START
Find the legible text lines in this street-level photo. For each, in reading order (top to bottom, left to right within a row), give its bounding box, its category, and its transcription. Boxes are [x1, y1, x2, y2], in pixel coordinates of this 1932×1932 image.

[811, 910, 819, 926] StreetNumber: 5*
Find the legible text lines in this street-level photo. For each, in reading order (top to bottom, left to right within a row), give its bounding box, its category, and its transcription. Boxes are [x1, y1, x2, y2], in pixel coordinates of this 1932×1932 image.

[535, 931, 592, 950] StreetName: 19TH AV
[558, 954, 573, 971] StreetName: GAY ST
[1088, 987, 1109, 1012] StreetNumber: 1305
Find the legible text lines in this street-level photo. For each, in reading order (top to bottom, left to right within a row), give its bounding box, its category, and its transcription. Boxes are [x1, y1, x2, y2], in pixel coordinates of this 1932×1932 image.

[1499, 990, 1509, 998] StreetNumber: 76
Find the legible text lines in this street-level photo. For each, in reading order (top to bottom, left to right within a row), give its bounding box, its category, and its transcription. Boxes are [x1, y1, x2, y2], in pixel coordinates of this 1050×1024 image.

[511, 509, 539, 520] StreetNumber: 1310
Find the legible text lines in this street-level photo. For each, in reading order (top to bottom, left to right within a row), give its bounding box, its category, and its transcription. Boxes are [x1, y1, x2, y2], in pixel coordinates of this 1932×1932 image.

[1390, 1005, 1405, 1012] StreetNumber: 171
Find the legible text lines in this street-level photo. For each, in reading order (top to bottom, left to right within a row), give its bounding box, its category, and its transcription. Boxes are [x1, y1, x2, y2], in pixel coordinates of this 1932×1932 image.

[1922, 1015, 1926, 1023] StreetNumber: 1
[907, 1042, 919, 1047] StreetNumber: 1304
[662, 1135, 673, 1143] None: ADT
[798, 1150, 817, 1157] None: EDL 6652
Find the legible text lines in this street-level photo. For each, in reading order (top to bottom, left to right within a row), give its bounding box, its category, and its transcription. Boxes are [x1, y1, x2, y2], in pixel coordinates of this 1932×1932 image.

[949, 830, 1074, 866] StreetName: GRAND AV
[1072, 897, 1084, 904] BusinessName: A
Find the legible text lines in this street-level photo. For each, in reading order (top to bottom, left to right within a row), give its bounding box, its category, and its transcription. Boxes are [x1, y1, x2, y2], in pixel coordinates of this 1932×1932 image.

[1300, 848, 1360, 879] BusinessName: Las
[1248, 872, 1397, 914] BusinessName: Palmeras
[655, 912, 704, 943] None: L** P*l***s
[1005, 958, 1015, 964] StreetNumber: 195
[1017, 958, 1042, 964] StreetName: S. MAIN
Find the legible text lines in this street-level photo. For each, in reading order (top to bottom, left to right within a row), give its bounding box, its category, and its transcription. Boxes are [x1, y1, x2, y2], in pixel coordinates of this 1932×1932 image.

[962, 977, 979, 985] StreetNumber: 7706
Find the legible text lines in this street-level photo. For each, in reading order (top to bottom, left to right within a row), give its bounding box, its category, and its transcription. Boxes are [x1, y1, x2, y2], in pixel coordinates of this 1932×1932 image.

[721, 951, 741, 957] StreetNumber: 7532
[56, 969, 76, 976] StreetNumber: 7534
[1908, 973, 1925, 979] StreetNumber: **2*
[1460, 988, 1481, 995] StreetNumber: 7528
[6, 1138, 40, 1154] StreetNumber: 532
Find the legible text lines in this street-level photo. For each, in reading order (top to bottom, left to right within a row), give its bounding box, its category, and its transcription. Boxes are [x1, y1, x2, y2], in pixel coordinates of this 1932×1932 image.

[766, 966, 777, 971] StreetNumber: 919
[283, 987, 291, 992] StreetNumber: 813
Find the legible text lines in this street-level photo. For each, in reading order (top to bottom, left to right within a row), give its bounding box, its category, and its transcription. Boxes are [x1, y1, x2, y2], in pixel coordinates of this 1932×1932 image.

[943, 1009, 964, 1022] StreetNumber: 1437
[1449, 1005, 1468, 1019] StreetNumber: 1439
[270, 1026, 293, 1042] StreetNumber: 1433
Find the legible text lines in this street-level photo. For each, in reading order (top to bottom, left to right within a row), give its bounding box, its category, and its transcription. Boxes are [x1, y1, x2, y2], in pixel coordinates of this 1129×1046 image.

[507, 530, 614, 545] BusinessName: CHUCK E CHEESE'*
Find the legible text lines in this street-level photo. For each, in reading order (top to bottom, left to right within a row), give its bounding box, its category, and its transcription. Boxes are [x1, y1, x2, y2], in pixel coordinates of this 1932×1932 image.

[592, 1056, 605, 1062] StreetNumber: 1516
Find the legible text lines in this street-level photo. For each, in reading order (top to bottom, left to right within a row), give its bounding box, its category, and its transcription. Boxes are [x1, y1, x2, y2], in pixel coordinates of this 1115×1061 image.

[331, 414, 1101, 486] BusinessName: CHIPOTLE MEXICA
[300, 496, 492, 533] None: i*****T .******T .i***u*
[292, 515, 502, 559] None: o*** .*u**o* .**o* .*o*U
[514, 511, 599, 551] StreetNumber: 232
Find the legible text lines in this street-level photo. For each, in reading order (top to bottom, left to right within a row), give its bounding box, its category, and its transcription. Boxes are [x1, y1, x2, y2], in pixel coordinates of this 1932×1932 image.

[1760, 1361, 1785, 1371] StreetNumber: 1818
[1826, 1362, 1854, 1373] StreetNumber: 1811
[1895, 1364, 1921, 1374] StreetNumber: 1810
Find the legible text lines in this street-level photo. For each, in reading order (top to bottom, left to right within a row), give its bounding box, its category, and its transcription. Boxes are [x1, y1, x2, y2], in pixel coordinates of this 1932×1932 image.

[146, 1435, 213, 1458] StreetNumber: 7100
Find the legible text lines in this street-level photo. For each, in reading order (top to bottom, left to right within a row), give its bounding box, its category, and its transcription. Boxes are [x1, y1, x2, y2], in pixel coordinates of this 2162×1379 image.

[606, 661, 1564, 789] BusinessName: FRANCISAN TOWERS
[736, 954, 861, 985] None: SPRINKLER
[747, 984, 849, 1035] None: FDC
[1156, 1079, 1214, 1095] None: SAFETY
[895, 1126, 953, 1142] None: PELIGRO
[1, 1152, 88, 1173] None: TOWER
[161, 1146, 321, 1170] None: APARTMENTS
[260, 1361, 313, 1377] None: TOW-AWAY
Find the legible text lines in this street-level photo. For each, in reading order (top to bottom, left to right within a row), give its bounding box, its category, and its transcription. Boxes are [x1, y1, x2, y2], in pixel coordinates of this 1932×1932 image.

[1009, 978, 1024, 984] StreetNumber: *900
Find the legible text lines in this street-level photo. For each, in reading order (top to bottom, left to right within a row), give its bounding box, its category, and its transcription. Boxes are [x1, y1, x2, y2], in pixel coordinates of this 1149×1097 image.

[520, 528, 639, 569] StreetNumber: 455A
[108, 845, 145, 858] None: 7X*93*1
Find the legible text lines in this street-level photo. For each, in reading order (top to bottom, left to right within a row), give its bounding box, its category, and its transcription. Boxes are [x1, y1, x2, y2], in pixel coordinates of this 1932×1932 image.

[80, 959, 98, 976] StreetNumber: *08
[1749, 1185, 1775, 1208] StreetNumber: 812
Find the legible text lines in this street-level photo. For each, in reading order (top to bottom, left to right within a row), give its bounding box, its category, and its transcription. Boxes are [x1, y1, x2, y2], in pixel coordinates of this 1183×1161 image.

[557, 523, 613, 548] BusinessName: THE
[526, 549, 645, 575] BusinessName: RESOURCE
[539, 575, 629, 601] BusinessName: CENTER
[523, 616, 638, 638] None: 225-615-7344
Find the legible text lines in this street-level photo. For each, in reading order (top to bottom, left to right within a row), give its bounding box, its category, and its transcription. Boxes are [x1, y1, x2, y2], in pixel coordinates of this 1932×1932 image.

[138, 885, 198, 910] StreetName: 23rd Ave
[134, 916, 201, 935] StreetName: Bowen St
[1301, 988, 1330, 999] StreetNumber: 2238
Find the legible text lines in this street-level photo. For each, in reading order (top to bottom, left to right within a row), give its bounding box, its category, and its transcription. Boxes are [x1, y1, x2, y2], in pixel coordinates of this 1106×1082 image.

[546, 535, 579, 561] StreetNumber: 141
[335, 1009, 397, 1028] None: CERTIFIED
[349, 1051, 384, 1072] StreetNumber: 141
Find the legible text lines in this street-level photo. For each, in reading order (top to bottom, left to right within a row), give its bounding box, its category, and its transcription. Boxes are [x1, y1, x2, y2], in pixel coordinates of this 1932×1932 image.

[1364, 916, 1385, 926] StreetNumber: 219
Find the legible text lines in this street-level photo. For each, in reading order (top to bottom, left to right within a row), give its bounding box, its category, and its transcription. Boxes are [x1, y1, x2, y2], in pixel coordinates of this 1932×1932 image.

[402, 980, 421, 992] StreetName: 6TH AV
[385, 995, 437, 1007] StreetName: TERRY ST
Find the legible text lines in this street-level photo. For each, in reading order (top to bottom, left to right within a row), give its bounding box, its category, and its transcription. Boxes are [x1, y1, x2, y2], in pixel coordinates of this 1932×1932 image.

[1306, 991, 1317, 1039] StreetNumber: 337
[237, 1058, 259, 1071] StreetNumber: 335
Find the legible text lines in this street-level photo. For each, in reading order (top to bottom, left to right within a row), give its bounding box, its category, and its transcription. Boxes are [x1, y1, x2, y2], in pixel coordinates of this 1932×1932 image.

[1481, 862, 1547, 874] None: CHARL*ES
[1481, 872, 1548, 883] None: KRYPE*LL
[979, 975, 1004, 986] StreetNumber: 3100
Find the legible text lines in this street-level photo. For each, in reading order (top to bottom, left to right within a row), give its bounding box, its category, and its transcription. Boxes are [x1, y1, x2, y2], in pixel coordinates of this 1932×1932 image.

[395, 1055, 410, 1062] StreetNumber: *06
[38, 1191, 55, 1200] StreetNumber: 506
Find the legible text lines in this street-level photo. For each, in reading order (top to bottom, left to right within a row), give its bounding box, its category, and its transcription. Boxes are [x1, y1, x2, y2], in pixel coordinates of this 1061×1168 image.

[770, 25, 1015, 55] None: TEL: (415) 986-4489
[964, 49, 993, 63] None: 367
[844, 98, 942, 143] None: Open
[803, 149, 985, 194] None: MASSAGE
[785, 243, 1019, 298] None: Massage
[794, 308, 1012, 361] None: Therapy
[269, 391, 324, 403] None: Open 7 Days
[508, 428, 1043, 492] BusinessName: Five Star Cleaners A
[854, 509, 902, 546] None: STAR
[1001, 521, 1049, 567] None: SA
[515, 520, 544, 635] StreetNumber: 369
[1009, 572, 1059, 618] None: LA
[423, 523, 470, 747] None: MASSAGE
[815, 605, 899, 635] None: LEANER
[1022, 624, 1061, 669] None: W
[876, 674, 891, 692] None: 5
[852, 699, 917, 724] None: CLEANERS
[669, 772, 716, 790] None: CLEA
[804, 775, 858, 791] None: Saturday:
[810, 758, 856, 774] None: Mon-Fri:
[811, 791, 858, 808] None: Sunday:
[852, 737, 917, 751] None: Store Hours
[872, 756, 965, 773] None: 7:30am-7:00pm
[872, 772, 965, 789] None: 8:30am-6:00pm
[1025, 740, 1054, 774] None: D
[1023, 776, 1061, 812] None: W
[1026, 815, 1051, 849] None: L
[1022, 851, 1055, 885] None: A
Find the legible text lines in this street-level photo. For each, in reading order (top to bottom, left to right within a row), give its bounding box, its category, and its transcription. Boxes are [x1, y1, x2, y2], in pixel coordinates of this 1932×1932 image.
END
### Work to be completed
Rewrite the listing from its first line through the line with "[1088, 987, 1109, 1012] StreetNumber: 1305", putting "ground-level" wherever "street-level" appears and changing nothing else.

### Result
Find the legible text lines in this ground-level photo. For each, in reading order (top to bottom, left to right within a row), give its bounding box, its category, and its transcription. Boxes are [x1, y1, x2, y2], in pixel coordinates of this 1932×1932 image.

[811, 910, 819, 926] StreetNumber: 5*
Find the legible text lines in this ground-level photo. For each, in reading order (top to bottom, left to right within a row), give its bounding box, its category, and its transcription. Boxes are [x1, y1, x2, y2], in pixel coordinates of this 1932×1932 image.

[535, 931, 592, 950] StreetName: 19TH AV
[558, 954, 573, 971] StreetName: GAY ST
[1088, 987, 1109, 1012] StreetNumber: 1305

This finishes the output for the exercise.